A new EU Framework for Roma Integration policies is in the making – now is the time to avoid past mistakes!
The current EU Framework for Roma Integration policies runs out this year. The EC is committed to renewing it for another decade. The current one however has triggered a massive increase in Roma-related institutional activity, but little tangible improvement for Roma people’s real lives. For a new Framework to bring about real change, a thorough evaluation of the current one is necessary. And a profound re-thinking of some of its conceptual bases is unavoidable. Tinkering at the margins will not do.
Find here The Progressive Post’s latest special Dossier: a collection of articles that analyse the current framework and that suggest ways for improvement.
By defining Roma as a distinct transnational ethnic minority and policy object, the EU’s Roma policy feeds into the ethno-nationalist idea in some EU Member States that they alien to the state’s nation, Martin Kovats, Special Advisor on Roma issues to the EC, argues in his article on Roma Integration: civic equality or ethnic empowerment? The EU thus participates in driving a wedge driven between Roma citizens and their national states, turning them into an ‘orphan people‘, taken care of only by a ‘stepmother country‘: the EU. A new EU framework needs to focus on securing consider economic and social rights for citizens rather than an ambiguous and externally applied ethnicity.
But Who are the Roma?, Elena Marushiakova and Vesselin Popov from the University of St Andrews ask. And were an easy straightforward answer is expected, it turns out that Europe’s Roma minority is hardly definable. Decades of publications by the Council of Europe and the European Union mainly show one thing: conceptual dithering, further complicated by the various national terminologies and – last but certainly not least – by many groups’ own diverging conceptions of their ethnicity. The impossibility of a consistent definition however hints at a European Roma policy that is doomed to failure.
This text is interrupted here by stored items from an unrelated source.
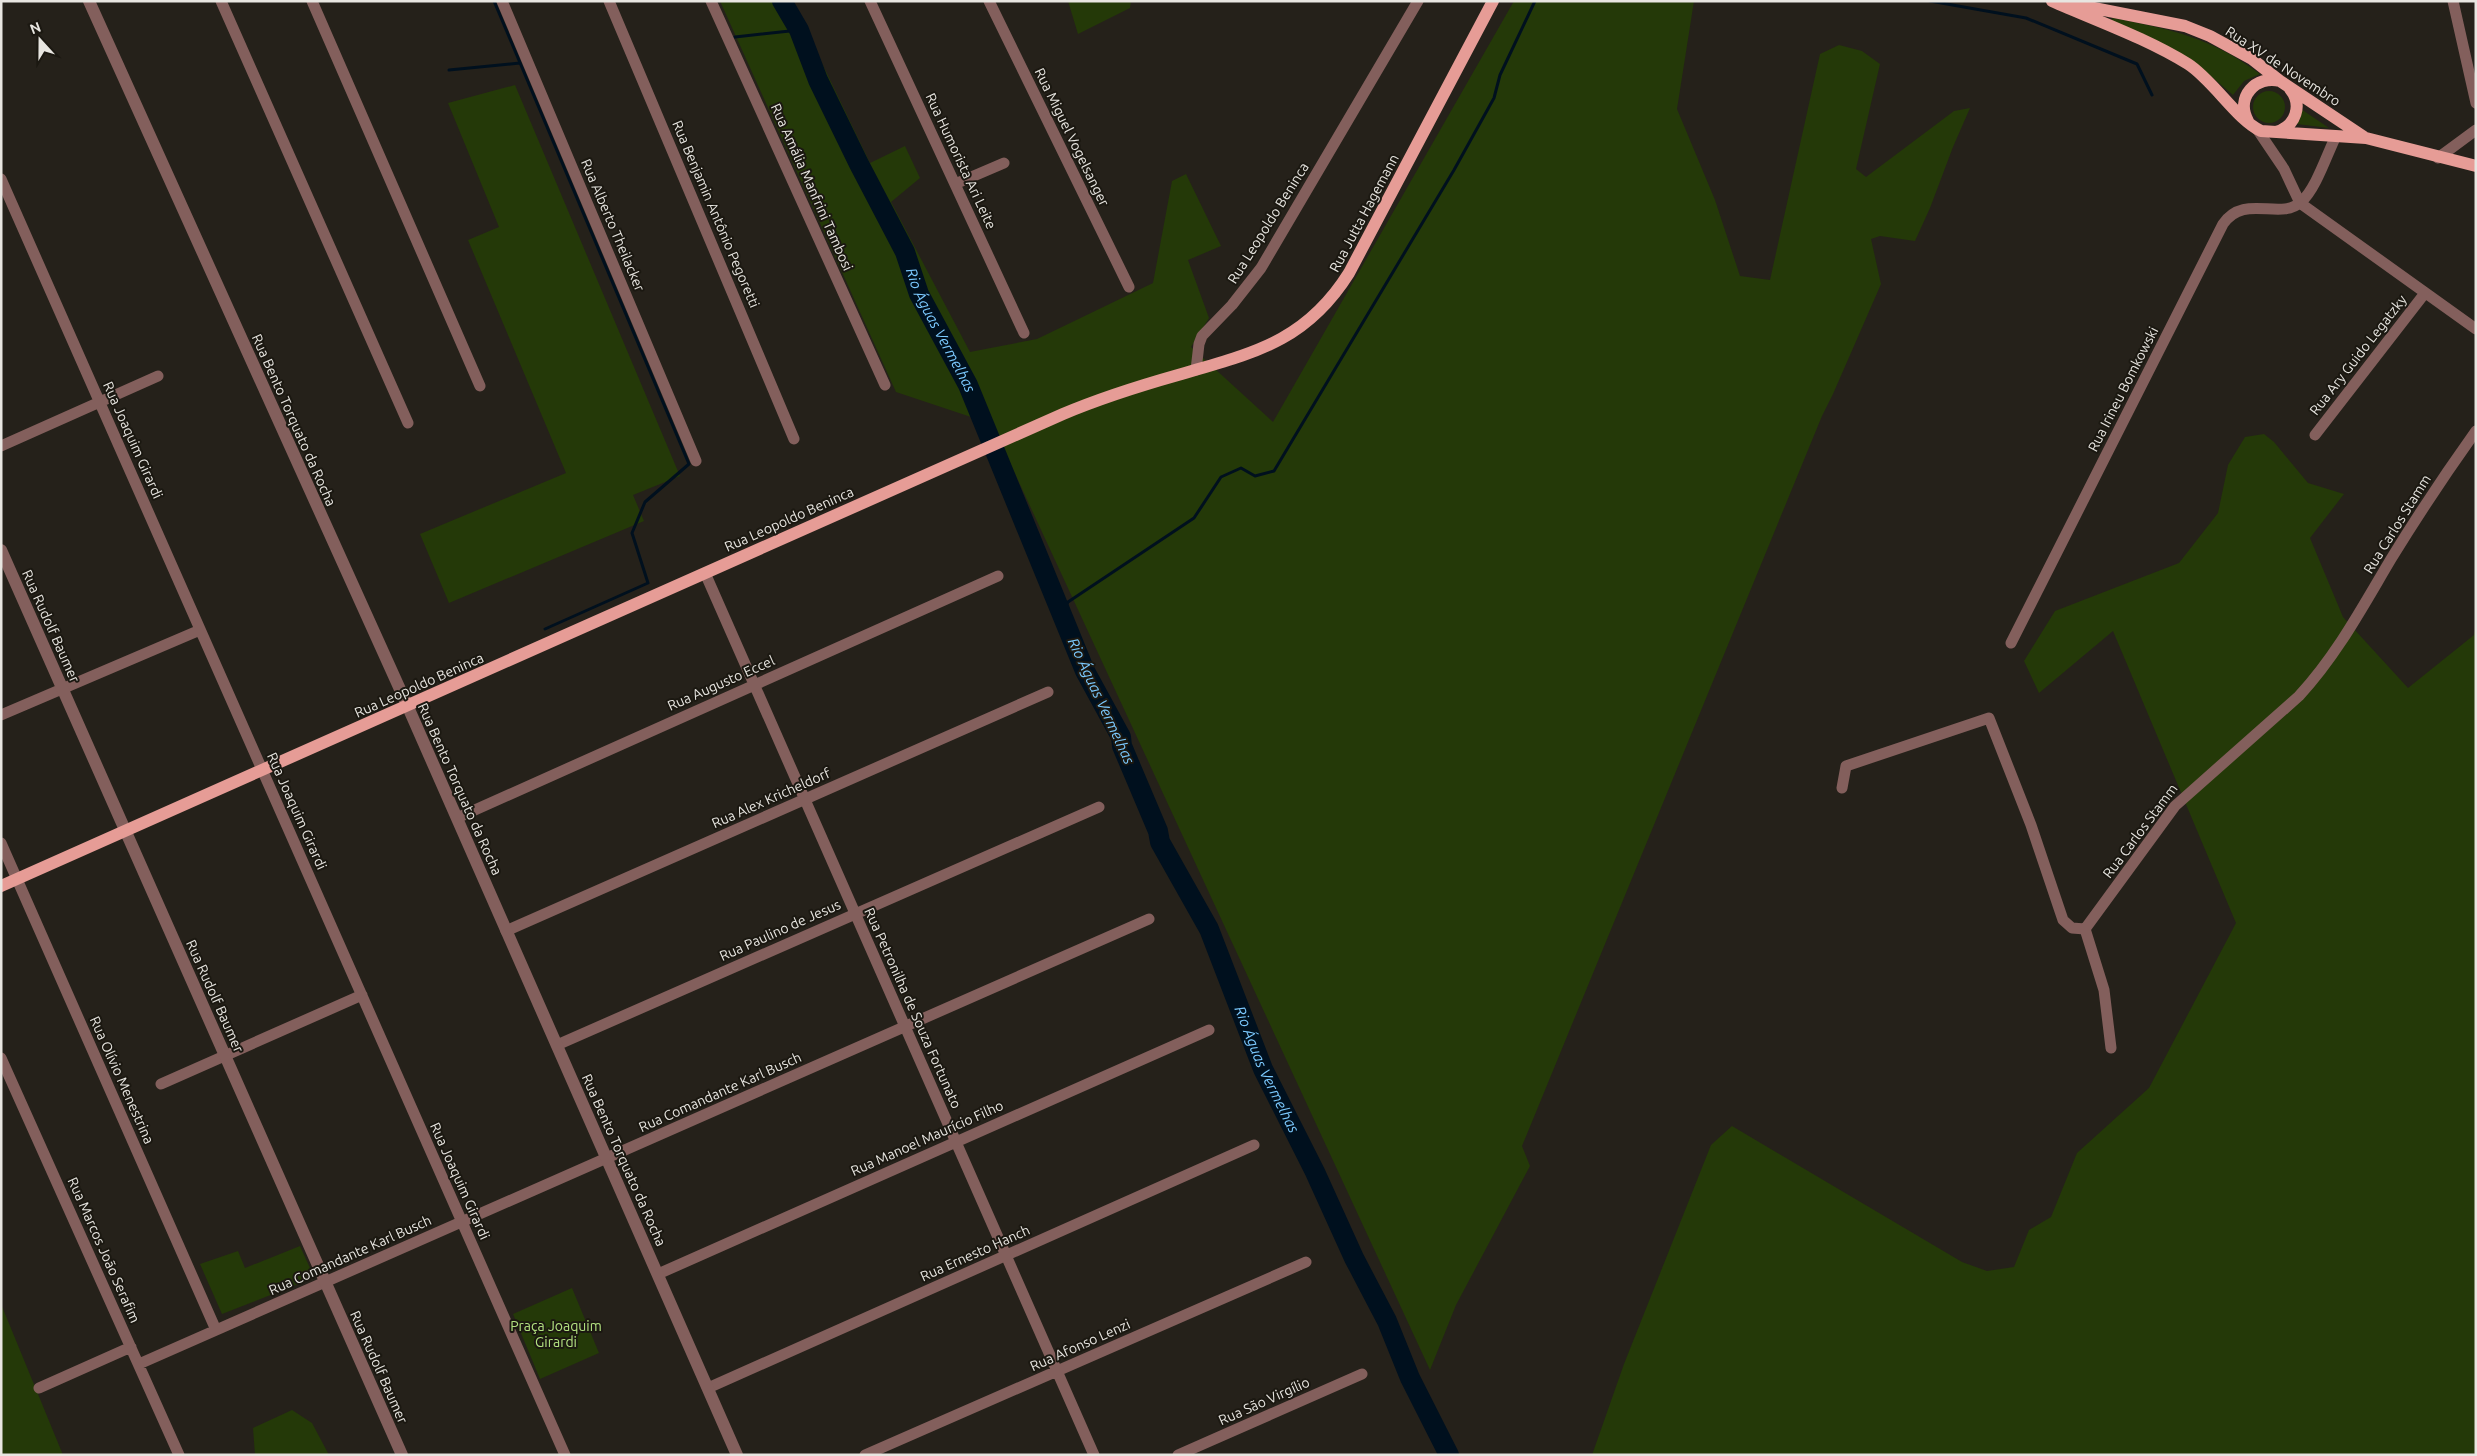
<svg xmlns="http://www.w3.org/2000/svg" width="2477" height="1456" font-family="Ubuntu,sans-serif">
  <rect width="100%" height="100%" fill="#25211a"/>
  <!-- green -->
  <path fill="#243908" d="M720,1H792L870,163L905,146L920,178L891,202L970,352L1037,339L1153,283L1172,181L1186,174L1221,246L1188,260L1209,318L1191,347L1273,422L1514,1H1694L1677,109L1715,200L1740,276L1770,280L1820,54L1839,45L1862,51L1880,64L1856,169L1866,177L1954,111L1970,108L1953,147L1930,208L1915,241L1880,236L1871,239L1881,284L1833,394L1822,416L1522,1146L1530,1166L1456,1305L1430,1370L992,424L896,392Z
    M1068,1H1131L1130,8L1078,34Z
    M2113,18C2173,30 2210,37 2260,74L2244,81L2233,95L2192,60L2111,20Z
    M515,85L680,476L633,495L644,521L449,603L420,534L566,473L468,240L499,227L448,103Z
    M2253 107a16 16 0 1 1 32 0a16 16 0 1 1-32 0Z
    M2301,109L2329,128L2297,124L2300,120Z
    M2264,434L2274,442L2308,483L2344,494L2310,538L2343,617L2408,688L2474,635L2476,626V1455H1592L1624,1364L1711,1145L1732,1126L1962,1262L1987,1271L2014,1267L2029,1230L2051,1217L2077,1153L2149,1088L2236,923L2113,631L2039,693L2024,661L2055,611L2179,563L2218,513L2228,465L2245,437Z
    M300,1246L310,1268L311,1275L306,1281L222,1314L200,1264L238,1251L245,1268Z
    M572,1288L599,1353L540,1379L513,1314Z
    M1,1304L63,1455H1Z
    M292,1410L312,1423L329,1455H255L253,1428Z"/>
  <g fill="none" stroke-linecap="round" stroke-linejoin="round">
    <!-- stream -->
    <path stroke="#00101e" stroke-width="3" d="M494,1L689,464L645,502L632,533L648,583L545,629
      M1930,1L2026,18L2137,64L2152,95
      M735,37L799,30
      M449,70L520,63
      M1062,613L1068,602L1194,518L1221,477L1241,468L1255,476L1274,471L1454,170L1494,98L1500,75L1535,1"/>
    <!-- river -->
    <path stroke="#00101e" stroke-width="20" id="s1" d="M782,1L799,30L818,80L859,164L905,252L919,294L968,385L1085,671L1121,737L1122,746L1158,831L1160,842L1209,929L1263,1069L1315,1172L1354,1258L1387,1321L1410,1378L1449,1455"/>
    <!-- minor -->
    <path stroke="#835f5c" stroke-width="11" d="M221,1L408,423
      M312,1L480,386
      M502,1L696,461
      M609,1L794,439
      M711,1L885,385
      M870,1L1024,333
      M989,1L1129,287
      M2453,1L2476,103
      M2257,129L2284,169L2300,203L2476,329
      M2438,158L2476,130
      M1,179L565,1455
      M955,184L1004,163
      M1196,370L1199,344L1202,336L1232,305L1261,268L1418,1
      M2315,435L2425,293
      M1,446L158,376
      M705,573L1094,1455
      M2011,643L2223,224C2244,193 2280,221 2301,202C2316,189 2327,154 2336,136
      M1,715L200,630
      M1842,788L1846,766L1989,718L2031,825L2063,920L2072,928L2085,929L2175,806L2299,696C2337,655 2363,606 2391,559C2418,515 2446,473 2476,431
      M457,818L998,576
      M1,843L216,1330
      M2085,929L2104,990L2111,1048
      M506,931L1048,692
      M557,1045L1099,807
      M1,1058L179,1455
      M161,1084L362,995
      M658,1274L1209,1030
      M139,1364L1149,919
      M39,1388L131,1347
      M708,1388L1254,1145
      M865,1455L1306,1262
      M1178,1455L1362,1374"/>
    <!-- tertiary -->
    <path stroke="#835f5c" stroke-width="12" d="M89,1L408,707L737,1455
      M1,550L402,1455"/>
    <!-- primary -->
    <path stroke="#e69c96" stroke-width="12" d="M2052,1C2097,21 2146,38 2188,64C2213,80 2237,120 2261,131L2366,138L2476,166
      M2069,3L2185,26L2210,36L2252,59L2280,81L2364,137
      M2248,121C2235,97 2256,75 2280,81
      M2276,132C2296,126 2303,105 2290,89
      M1,886L1063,414C1101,398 1139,386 1178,375C1252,353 1305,343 1349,273L1493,1"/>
  </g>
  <g text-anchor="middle" stroke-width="4" stroke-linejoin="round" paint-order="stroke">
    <!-- street labels -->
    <g font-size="14" fill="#e8e6e1" stroke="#1b1811">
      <text transform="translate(2283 66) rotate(33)" y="5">Rua XV de Novembro</text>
      <text transform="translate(1072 137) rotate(64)" y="5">Rua Miguel Vogelsanger</text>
      <text transform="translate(961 161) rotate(65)" y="5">Rua Humorista Ari Leite</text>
      <text transform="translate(812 187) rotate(66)" y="5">Rua Amália Manfrini Tambosi</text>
      <text transform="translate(1364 213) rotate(-62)" y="5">Rua Jutta Hagemann</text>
      <text transform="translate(716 214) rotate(67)" y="5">Rua Benjamin Antônio Pegoretti</text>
      <text transform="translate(1268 223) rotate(-58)" y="5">Rua Leopoldo Beninca</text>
      <text transform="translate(613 225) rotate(67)" y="5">Rua Alberto Theilacker</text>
      <text transform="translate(2358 355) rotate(-52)" y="5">Rua Ary Guido Legatzky</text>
      <text transform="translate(2123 389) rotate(-63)" y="5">Rua Irineu Bomkowski</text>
      <text transform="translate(294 420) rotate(66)" y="5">Rua Bento Torquato da Rocha</text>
      <text transform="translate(133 440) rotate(66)" y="5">Rua Joaquim Girardi</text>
      <text transform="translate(789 519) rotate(-24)" y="5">Rua Leopoldo Beninca</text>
      <text transform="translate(2397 524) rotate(-58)" y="5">Rua Carlos Stamm</text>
      <text transform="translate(51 626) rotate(66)" y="5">Rua Rudolf Baumer</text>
      <text transform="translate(721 683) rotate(-24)" y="5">Rua Augusto Eccel</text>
      <text transform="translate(419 685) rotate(-24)" y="5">Rua Leopoldo Beninca</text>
      <text transform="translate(460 789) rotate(66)" y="5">Rua Bento Torquato da Rocha</text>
      <text transform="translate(771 798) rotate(-24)" y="5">Rua Alex Kricheldorf</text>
      <text transform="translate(297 811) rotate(66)" y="5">Rua Joaquim Girardi</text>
      <text transform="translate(2140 831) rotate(-53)" y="5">Rua Carlos Stamm</text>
      <text transform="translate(780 930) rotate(-24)" y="5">Rua Paulino de Jesus</text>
      <text transform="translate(215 996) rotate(66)" y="5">Rua Rudolf Baumer</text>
      <text transform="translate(913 1008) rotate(66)" y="5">Rua Petronilha de Souza Fortunato</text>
      <text transform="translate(122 1080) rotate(66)" y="5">Rua Olívio Menestrina</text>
      <text transform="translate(720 1092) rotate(-24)" y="5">Rua Comandante Karl Busch</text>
      <text transform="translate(927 1138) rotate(-24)" y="5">Rua Manoel Maurício Filho</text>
      <text transform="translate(624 1160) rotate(66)" y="5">Rua Bento Torquato da Rocha</text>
      <text transform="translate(460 1181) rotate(66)" y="5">Rua Joaquim Girardi</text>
      <text transform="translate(104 1250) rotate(66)" y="5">Rua Marcos João Serafim</text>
      <text transform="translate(975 1253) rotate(-24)" y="5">Rua Ernesto Hanch</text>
      <text transform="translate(350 1255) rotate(-24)" y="5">Rua Comandante Karl Busch</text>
      <text transform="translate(1080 1345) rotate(-24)" y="5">Rua Afonso Lenzi</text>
      <text transform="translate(379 1367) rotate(66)" y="5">Rua Rudolf Baumer</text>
      <text transform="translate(1264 1401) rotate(-24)" y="5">Rua São Virgílio</text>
    </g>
    <!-- park labels -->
    <g font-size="14" fill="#b3e281" stroke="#1b1811">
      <text x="556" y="1331">Praça Joaquim<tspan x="556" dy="16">Girardi</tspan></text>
    </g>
    <!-- water labels -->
    <g font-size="15" font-style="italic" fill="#7bc9fe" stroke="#1b1811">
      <text dy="5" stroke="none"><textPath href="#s1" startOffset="366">Rio Águas Vermelhas</textPath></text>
      <text transform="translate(1101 701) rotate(65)" y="5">Rio Águas Vermelhas</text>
      <text dy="5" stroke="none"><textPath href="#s1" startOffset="1176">Rio Águas Vermelhas</textPath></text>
    </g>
  </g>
  <!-- border -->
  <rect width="2477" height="1456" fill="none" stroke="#e8e6e1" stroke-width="5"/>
  <!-- north arrow -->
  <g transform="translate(40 40) rotate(339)" stroke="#1b1811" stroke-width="4" paint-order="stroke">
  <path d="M0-4L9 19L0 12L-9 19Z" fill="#e8e6e1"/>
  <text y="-8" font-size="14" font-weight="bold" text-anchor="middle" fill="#e8e6e1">N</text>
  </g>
</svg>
Roma activist and Visiting Professor at the Central European University Iulius Rostas however hammers home one main message: EU Roma Framework: listening first! For too long the European institutions have spoken aboutRoma, but not really withthem. And if they did, it was with a small selected sample of highly educated English-speakers among them. But only listening actively to Roma people of all venues of live could give a chance to make it better this time. The very existence of the only EU policy that is explicitly based on ethnicity entails an obligation to involve Roma people in the processes – but for that to happen, a large-scale bottom-up process is required. In organising that, the EU has a real chance to bring about change.